Seguire la vita "pubblica", la politica, il cui nome deriva da Polis ([pò-lis] s.f. inv. ST Nell'antica Grecia, sistema politico che prevedeva la partecipazione dei cittadini al governo della città - Dice il dizionario Hoepli) è sempre più complicato, non già per la difficoltà di capire il miserrimo italiano parlato da alcuni esponenti della vita politica. Ho ascoltato, finalmente un cinquestellato, tal Fico, in TV, si è concesso alle telecamere con il placet dei suoi datori di lavoro, dire che questo signore conosca le regole sintattiche e grammaticali sarebbe come dire che Borghezio è democratico.  Non per questo disprezzo la politica, in fondo ci hanno abituati ai neologismi, no nla amo più proprio per i principi evocati, praticati, detti. E di tanto in tanto inciampo in chi già da tempo aveva detto le cose che sono l'irragionevole vero che domina i nostri pensieri e la nostra vita quotidiana. Lo stesso irragionevole vero che sempre più mi inpedisce di pensare di tornare a votare. Quando un uomo, una persona, diventa colpevole del reato di clandestinità in terra, questa politica non mi interessa più.  Quando i confini diventano linee che dividono non le culture e i costumi di genti che si integrano a vicenda, che interagiscono, che si arricchiscono l'una con l'altra, piuttosto dei muri invalicabili dove a pochi metri da una parte puoi crepare per una guerra che nessuno vuole fermare, dall'altra desiderare la nuova Mercedes. Questione di una botta di culo il dove nasci. 

Il 18 marzo 1968 – Robert (Bob) Kennedy pronunciava le parole che seguono. Era in campagna elettorale e il discorso era rivolto agli studenti dell’Università del Kansas.
Tre mesi dopo veniva assassinato.


Non troveremo mai un fine per la nazione né una nostra personale soddisfazione nel mero perseguimento del benessere economico, nell'ammassare senza fine beni terreni.
Non possiamo misurare lo spirito nazionale sulla base dell'indice Dow-Jpnes, nè i successi del paese sulla base del Prodotto Interno Lordo.  

Il PIL comprende anche l'inquinamento dell'aria e la pubblicità delle sigarette, e le ambulanze per sgombrare le nostre autostrade dalle carneficine dei fine-settimana.
Il PIL mette nel conto le serrature speciali per le nostre porte di casa, e le prigioni per coloro che cercano di forzarle. Comprende programmi televisivi che valorizzano la violenza per vendere prodotti violenti ai nostri bambini.

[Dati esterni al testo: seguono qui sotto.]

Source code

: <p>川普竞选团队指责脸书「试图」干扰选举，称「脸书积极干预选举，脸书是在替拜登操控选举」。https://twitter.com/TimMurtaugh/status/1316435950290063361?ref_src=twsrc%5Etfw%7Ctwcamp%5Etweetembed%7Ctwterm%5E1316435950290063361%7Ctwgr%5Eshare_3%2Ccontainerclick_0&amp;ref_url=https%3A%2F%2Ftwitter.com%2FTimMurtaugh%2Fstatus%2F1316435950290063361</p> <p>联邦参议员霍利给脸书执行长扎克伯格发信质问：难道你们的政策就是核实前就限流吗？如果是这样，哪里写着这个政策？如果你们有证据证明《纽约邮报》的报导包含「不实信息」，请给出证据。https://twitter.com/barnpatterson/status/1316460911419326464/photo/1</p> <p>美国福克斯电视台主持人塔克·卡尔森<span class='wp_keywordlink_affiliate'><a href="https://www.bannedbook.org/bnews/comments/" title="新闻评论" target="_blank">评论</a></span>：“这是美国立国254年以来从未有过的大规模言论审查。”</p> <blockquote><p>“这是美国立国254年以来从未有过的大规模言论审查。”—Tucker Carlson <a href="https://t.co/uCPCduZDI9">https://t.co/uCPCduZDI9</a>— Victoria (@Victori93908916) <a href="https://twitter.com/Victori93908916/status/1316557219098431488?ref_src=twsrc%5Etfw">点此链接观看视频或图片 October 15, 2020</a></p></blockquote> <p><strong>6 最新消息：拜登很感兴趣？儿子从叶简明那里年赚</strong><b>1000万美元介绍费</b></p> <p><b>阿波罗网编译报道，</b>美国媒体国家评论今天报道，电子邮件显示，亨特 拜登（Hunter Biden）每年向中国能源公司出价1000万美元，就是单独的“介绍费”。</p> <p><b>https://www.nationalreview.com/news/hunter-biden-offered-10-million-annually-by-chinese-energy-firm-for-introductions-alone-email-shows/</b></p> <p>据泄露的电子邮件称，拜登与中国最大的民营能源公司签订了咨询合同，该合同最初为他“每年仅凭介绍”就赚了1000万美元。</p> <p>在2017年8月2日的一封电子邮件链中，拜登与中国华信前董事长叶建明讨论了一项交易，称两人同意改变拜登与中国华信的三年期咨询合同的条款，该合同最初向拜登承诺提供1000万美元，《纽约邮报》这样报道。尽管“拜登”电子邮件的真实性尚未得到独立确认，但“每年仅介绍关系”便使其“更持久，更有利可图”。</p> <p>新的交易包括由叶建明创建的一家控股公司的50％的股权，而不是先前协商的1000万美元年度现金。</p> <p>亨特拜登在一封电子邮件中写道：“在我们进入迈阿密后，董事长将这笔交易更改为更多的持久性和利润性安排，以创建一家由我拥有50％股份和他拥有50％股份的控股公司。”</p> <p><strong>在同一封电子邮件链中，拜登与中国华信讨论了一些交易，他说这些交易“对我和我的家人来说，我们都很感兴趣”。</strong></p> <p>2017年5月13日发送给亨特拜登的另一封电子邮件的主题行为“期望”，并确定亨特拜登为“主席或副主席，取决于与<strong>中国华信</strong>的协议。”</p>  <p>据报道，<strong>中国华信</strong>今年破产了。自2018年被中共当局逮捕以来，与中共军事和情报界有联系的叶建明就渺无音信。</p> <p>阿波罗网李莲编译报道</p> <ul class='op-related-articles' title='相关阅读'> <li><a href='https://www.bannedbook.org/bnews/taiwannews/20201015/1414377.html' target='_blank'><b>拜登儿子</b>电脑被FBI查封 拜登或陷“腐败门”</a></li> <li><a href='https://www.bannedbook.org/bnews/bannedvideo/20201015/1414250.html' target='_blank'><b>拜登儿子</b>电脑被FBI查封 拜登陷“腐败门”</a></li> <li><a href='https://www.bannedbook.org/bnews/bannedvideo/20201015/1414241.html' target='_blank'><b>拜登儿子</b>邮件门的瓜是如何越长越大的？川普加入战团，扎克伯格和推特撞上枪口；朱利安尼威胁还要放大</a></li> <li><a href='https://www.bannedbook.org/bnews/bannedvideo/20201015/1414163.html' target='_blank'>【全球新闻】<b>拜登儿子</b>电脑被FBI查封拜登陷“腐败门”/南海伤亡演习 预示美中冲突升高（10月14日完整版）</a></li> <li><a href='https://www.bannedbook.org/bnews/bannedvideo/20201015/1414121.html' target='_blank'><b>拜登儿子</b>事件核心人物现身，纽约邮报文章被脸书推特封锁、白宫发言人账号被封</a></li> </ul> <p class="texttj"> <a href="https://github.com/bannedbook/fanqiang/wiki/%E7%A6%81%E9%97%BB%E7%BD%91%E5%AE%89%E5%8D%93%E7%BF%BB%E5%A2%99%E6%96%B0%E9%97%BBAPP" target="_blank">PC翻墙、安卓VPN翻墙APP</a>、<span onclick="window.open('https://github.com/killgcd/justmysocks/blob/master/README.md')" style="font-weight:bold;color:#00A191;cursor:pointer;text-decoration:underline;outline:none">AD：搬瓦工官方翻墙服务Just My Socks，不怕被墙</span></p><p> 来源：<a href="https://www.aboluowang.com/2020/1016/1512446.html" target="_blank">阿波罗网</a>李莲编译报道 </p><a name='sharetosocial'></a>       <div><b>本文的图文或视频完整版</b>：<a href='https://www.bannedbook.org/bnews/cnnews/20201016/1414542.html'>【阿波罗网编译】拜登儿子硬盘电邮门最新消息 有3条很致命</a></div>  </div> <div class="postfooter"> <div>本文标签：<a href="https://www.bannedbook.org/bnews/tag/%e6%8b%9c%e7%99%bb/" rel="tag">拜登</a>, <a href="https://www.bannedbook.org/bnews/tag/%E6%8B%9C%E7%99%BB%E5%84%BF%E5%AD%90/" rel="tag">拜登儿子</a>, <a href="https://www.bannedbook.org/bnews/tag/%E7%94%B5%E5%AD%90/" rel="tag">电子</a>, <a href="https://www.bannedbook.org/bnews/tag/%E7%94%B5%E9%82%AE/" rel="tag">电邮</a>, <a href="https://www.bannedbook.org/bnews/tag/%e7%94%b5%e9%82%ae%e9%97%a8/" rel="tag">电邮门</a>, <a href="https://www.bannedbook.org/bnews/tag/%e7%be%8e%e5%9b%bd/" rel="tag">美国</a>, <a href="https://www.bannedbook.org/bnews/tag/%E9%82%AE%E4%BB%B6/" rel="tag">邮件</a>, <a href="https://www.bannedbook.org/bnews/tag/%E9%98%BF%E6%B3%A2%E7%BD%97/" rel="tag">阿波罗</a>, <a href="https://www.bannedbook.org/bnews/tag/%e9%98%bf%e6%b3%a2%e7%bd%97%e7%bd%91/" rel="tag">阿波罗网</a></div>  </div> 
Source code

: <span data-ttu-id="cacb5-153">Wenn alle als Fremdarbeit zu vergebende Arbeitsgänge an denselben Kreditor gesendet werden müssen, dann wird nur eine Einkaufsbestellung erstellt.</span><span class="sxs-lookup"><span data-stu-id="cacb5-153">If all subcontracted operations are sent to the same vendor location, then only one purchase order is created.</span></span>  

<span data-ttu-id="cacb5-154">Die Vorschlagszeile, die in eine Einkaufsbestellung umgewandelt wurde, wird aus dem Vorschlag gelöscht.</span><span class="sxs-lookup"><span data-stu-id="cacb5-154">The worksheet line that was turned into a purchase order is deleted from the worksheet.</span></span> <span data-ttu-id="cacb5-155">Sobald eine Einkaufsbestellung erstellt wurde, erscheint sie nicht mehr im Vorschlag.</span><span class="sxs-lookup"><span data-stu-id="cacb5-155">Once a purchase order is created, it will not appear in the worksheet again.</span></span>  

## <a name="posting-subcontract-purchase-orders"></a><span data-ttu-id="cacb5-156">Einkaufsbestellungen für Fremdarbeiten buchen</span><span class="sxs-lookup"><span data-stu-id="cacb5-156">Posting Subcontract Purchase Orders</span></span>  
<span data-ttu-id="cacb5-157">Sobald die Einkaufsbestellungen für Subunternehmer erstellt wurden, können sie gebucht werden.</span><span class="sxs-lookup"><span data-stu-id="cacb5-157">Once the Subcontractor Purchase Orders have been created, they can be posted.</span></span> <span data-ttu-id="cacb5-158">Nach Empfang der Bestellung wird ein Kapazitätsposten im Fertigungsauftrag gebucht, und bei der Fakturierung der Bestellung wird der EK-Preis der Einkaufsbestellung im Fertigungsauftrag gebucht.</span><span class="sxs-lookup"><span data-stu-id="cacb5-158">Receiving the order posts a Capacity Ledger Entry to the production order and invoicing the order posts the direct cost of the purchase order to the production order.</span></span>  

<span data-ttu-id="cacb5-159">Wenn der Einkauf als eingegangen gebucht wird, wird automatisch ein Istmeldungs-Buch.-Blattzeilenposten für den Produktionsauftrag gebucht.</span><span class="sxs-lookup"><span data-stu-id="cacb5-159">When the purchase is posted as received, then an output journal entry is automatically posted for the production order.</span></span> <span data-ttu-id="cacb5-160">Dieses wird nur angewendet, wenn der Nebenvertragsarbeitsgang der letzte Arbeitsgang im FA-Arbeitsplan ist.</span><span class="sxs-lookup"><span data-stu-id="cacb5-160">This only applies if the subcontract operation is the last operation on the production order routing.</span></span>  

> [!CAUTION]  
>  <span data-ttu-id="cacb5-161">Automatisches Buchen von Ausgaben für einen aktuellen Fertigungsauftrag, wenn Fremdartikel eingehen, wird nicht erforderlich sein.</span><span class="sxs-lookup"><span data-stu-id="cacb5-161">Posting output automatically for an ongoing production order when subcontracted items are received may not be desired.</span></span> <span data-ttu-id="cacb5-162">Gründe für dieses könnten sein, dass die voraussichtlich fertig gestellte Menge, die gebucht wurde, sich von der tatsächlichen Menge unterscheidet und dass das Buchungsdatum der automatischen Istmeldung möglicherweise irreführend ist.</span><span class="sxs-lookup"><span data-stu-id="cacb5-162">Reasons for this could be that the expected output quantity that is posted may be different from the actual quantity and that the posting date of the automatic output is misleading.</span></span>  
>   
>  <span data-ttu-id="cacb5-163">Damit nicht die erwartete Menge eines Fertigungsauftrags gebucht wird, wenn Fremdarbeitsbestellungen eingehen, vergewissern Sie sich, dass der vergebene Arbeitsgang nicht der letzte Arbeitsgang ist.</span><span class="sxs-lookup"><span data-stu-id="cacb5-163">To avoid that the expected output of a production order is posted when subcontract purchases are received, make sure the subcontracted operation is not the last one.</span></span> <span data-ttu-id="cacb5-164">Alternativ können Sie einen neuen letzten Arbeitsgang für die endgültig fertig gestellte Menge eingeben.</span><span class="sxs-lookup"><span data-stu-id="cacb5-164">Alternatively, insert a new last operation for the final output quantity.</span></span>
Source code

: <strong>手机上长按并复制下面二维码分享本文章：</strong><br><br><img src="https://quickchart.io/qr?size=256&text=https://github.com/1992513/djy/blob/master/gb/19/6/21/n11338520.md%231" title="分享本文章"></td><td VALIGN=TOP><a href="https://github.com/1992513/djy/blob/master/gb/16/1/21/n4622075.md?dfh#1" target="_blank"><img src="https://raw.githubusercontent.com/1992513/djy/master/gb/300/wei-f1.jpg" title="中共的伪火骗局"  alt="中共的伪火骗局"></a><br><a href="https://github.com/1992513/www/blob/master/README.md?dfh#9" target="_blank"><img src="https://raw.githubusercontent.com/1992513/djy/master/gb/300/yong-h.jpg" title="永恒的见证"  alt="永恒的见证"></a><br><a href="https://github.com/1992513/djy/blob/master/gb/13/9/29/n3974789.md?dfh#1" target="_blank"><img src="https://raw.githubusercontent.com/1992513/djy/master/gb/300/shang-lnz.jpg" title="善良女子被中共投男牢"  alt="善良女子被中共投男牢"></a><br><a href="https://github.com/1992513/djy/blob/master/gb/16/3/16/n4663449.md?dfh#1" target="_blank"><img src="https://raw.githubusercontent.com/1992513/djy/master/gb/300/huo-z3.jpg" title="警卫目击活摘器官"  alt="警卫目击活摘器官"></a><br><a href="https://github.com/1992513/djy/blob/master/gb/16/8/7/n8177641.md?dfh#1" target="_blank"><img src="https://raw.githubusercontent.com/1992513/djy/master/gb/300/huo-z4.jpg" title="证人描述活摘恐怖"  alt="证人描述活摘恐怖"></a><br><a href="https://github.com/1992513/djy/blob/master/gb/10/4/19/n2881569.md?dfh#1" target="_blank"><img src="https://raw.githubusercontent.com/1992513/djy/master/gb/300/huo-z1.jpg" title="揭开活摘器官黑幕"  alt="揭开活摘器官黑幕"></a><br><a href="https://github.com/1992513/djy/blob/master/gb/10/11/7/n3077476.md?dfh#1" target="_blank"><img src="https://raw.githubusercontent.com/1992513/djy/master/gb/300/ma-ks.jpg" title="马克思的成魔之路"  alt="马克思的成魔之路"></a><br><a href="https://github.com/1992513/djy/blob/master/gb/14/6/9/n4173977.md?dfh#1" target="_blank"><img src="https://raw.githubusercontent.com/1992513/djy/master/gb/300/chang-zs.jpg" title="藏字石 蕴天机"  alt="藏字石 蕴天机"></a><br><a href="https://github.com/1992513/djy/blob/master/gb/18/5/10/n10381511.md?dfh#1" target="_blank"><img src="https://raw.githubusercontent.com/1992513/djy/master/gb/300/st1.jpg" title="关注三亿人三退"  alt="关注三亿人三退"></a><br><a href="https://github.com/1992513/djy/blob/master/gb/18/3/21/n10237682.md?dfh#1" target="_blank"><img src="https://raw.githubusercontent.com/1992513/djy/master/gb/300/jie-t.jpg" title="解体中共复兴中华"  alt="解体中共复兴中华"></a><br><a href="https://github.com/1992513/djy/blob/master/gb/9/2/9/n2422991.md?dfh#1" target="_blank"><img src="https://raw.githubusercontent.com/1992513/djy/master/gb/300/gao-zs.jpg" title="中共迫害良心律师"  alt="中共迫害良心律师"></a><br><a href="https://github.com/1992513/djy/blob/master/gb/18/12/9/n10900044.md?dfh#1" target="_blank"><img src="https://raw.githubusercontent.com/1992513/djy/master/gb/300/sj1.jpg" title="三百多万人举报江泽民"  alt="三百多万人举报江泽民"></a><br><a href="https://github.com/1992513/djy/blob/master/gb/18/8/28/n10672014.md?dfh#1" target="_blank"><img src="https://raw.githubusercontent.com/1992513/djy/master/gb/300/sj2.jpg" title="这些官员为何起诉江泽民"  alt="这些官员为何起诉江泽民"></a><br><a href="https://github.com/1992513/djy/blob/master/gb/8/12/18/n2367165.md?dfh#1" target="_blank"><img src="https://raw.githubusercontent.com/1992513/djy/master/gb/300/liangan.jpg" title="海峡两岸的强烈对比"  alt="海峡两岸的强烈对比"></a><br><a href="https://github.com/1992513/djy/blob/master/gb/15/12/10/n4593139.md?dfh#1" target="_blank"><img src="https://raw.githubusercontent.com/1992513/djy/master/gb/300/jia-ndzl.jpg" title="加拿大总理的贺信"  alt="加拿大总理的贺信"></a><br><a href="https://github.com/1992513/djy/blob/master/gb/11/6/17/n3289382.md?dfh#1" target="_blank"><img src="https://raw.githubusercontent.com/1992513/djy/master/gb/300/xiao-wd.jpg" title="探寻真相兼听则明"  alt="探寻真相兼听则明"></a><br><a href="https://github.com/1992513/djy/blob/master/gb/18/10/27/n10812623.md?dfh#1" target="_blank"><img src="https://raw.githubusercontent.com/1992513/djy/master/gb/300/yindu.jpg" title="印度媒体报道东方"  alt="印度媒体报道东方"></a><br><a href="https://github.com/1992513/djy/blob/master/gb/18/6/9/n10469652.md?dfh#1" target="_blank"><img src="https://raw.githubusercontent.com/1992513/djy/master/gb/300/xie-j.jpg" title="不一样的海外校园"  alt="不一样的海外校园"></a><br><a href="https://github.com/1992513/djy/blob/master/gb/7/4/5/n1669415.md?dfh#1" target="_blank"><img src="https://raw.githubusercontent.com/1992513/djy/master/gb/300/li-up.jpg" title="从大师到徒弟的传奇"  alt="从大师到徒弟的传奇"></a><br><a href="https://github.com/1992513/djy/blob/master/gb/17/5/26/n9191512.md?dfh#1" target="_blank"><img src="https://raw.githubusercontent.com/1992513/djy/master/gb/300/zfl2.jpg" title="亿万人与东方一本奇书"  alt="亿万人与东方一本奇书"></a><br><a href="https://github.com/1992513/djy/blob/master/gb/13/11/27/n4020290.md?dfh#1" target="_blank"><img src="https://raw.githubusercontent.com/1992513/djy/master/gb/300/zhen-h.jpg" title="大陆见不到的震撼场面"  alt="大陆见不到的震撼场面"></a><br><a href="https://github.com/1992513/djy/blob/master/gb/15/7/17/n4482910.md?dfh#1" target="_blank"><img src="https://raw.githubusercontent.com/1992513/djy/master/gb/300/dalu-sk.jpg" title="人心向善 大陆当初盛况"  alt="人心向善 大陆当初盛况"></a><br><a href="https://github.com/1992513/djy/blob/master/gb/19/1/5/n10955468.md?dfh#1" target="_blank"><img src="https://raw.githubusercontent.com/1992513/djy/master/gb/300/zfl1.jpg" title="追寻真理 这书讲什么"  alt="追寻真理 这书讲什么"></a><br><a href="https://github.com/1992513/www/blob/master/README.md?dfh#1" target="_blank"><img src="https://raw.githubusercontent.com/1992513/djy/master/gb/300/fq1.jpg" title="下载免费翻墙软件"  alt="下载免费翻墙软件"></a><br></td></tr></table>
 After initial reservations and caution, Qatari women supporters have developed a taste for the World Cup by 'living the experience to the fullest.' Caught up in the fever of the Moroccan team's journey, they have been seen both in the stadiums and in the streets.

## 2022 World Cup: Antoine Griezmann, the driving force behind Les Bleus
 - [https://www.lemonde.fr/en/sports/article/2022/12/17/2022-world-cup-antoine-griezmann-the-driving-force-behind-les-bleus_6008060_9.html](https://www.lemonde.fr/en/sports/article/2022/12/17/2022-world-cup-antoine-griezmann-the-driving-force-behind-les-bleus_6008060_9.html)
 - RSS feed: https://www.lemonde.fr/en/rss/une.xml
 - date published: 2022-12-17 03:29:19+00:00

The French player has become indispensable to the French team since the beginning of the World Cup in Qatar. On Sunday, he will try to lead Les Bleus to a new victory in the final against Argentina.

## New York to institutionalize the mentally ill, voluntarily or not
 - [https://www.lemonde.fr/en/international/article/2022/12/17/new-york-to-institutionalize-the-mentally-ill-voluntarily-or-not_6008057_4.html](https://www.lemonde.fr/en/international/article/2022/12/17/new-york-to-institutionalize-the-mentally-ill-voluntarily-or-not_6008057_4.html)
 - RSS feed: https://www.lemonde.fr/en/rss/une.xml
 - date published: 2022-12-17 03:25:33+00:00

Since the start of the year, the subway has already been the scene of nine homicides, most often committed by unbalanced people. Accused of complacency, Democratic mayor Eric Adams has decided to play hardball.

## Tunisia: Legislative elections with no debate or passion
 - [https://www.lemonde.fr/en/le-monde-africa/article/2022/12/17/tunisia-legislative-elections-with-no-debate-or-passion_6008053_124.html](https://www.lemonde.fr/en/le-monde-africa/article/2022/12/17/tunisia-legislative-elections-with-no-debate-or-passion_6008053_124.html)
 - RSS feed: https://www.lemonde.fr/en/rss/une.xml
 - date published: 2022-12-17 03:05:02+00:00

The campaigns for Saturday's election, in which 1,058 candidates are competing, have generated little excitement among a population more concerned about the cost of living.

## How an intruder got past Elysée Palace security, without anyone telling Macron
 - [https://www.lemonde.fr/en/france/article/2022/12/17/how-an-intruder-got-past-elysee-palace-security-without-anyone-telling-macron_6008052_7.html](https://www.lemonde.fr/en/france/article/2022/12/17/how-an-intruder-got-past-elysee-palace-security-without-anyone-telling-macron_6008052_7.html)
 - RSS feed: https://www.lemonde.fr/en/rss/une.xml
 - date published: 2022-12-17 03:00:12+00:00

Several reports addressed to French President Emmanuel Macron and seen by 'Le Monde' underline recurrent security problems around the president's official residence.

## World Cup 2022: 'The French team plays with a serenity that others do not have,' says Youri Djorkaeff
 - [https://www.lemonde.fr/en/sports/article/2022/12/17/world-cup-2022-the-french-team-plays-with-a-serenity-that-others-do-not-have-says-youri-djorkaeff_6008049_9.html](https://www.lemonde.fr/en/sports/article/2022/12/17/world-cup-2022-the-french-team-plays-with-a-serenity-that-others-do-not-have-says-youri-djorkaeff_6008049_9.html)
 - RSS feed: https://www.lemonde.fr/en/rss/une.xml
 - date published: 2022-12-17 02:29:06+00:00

Cresce con la produzione di napalm, missili e testate nucleari, comprende anche la ricerca per migliorare la disseminazione della peste bubbonica, si accresce con gli equipaggiamenti che la polizia usa per sedare le rivolte, e non fa che aumentare quando sulle loro ceneri si ricostruiscono i bassifondi popolari.

Il PIL non tiene conto della salute delle nostre famiglie, della qualità della loro educazione o della gioia dei loro momenti di svago. Non comprende la bellezza della nostra poesia o la solidità dei valori familiari, l'intelligenza del nostro dibattere o l'onestà dei nostri pubblici dipendenti. Non tiene conto né della giustizia nei nostri tribunali, né dell'equità nei rapporti fra di noi.

Il PIL non misura né la nostra arguzia né il nostro coraggio, né la nostra saggezza né la nostra conoscenza, né la nostra compassione né la devozione al nostro paese. Misura tutto, in breve, eccetto ciò che rende la vita veramente degna di essere vissuta.
Può dirci tutto sull'America, ma non se possiamo essere orgogliosi di essere americani.